Curt found himself tapping his foot in time with Auntie Arctic’s. He stopped his foot, worked up his courage, and said, “Hey, do you want to get some dinner before I take you back to the Institute for the Criminally Insane?”

She raised her eyebrows at him, then she smiled with blue lips, made bluer with cyan lip gloss.

“Yeah, sure. Can we get ice cream after?”

*

They got take-out and ate it in the Mightimobile, with the air conditioning cranked up on her side and the heat on on his.

“So, yeah, I did the whole career quiz thing, and my empathy was zero and my megalomania was like 100, so I went with supervillain,” Auntie said around a mouthful of pad thai. “It was either that or homemaker. What about you?”

“I was in medical school . . . when the whole mess happened.”

“Thus the name.”

“Yeah. But it was just my first year, so I’m not really a doctor.”

“Really. I always thought you were like an ER doctor when you weren’t superheroing.”

“No, I dropped out,” Doctor Mighty said.

“Yeah? Radioactive scorpion? Blast of gamma rays? Glowing meteorite from another planet? Artifact of the Old Ones?”

“Well . . .”

“Come on, give. I told you all about how Empress Evil’s perfect heat sink from her freeze ray got lodged in my sternum.”

“Yeah, well. It’s not a very . . . flattering story.”

“Like getting speared between the tits with a superconductive brick is. I thought we were sharing here. Just take me back to the Institute now, if that’s the way you’re gonna be.”

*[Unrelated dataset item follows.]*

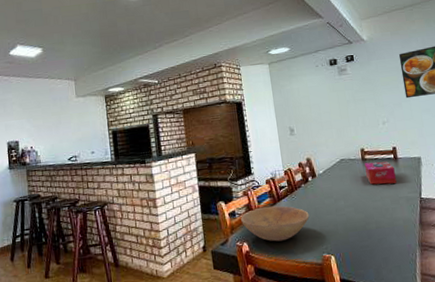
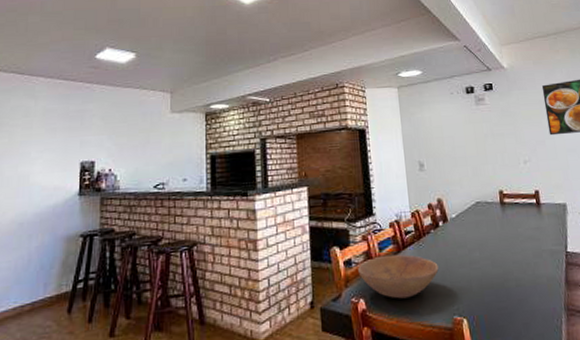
tissue box: present [364,161,397,185] -> none [503,206,539,234]

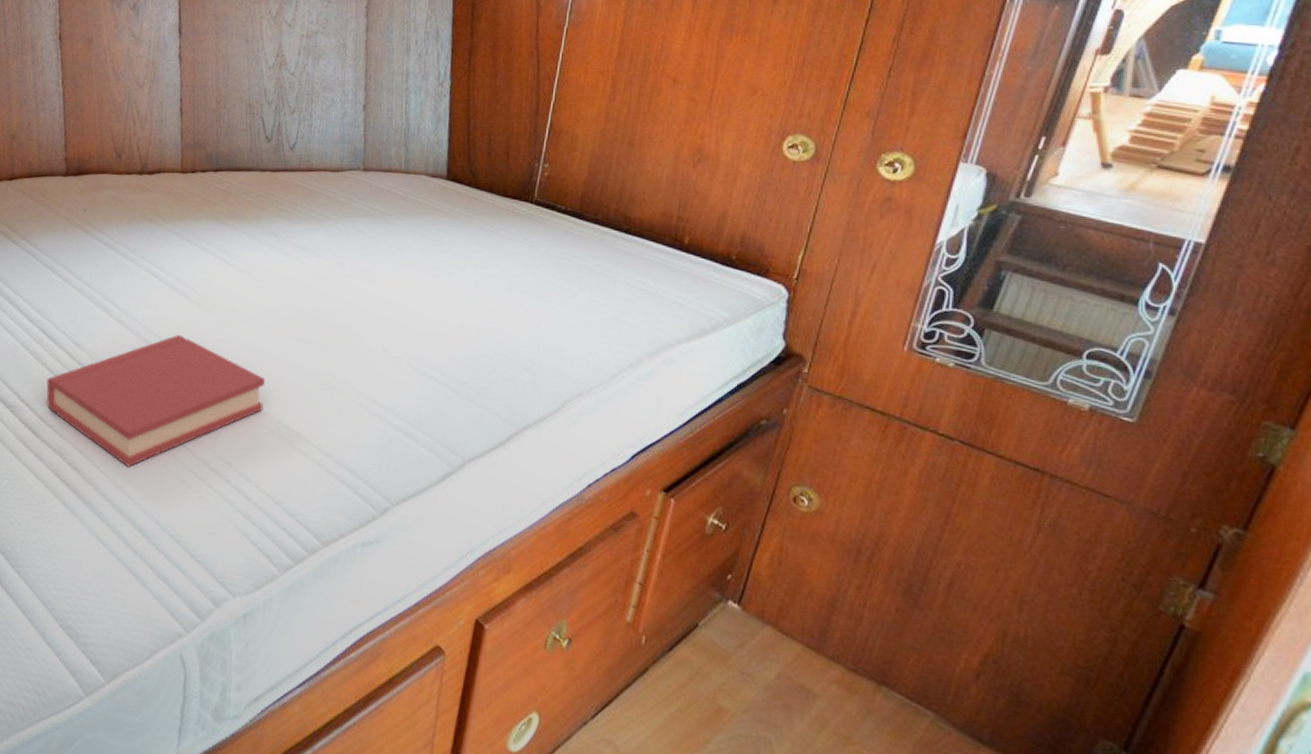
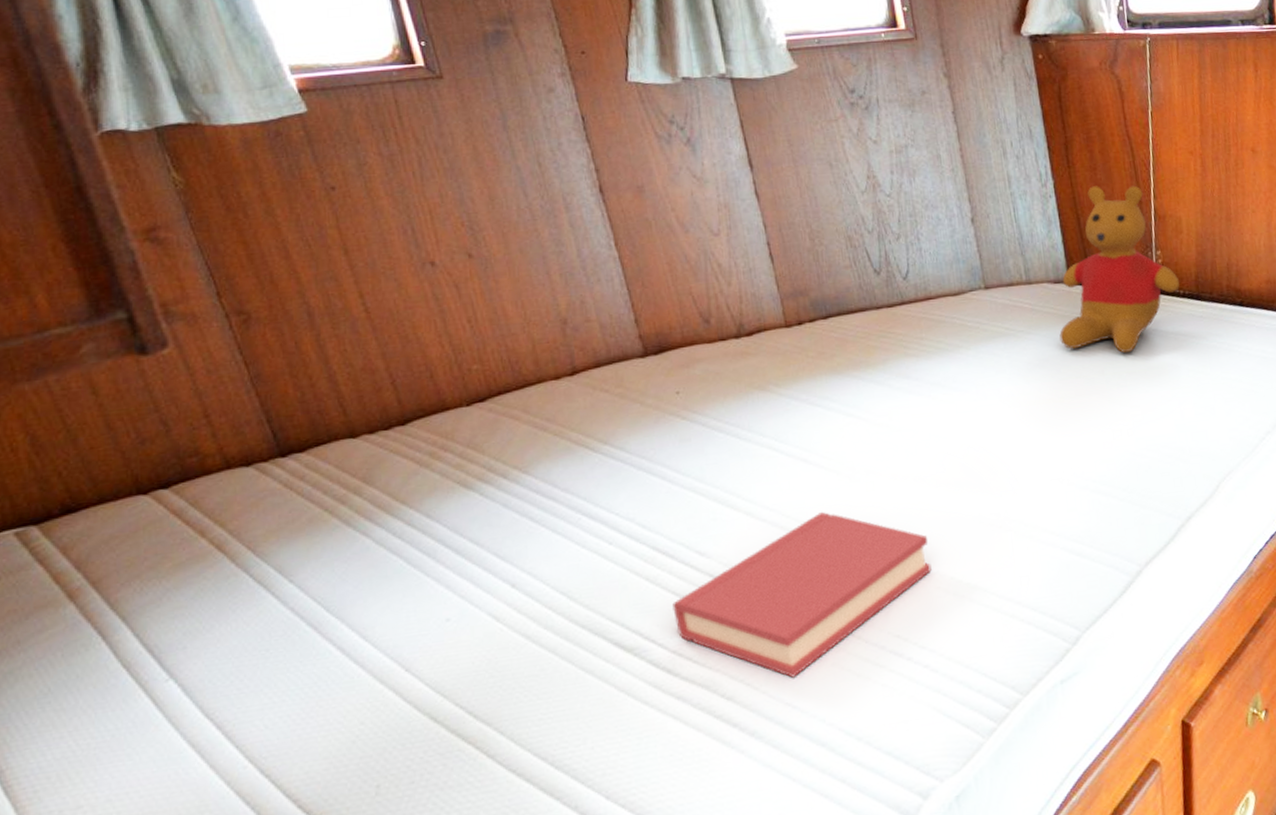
teddy bear: none [426,92,564,256] -> present [1059,185,1180,353]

“No. Sorry,” he said. “I was drunk, okay. I don’t even know how it happened.”

“Oh, boy.”

“A bunch of us were out late the day after finals. We were drinking, then came back to the radiology lab. The last thing I remember is my buddy daring me to swallow the Strontium-90 sample. Then I woke up strapped to the x-ray machine with it pointed at my . . . er . . . gonads.”

“It was on?”

“They said they hadn’t turned it on. It was a joke. But it had been on all night. As near as the scientists at the Superhero Origins Facility can figure, the Rolling Rock and the Strontium were irradiated by the x-rays and started emitting s-rays that enhanced the fast-twitch muscle fibers in my body. I got super strength.”

“You do have nice biceps,” she said, giving his arm a squeeze. “So. How are the . . . uh . . . the little Mighties.”

“They’re fine, actually. As far as I can tell.”

“Well, that’s good. So you dropped out of medical school to be a superhero.”

“Yeah, everyone was real happy that it had happened to me.”

“Everyone?”

“You know, the school. They played down the beer part, and made it seem like they had a world-class superhero generation program or something.” He poked a dumpling with his plastic fork. “We never could figure out the exact sequence of events that created the superstrength. We went through a lot of mice and monkeys trying.”

She laughed, a maniacal, overzealous cackle that he found endearing. He actually felt better for telling this supervillain his woes. Perhaps it was because she wasn’t a mundane, who always thought it was the coolest thing to have a super talent, and she wasn’t a fellow superhero, who always seemed so on top of his emotions. If anyone could understand him, it was a supervillain. Supervillains had flaws; they appreciated imperfections and could sympathize.

“So,” Auntie said. “Maybe you could turn me in tomorrow.”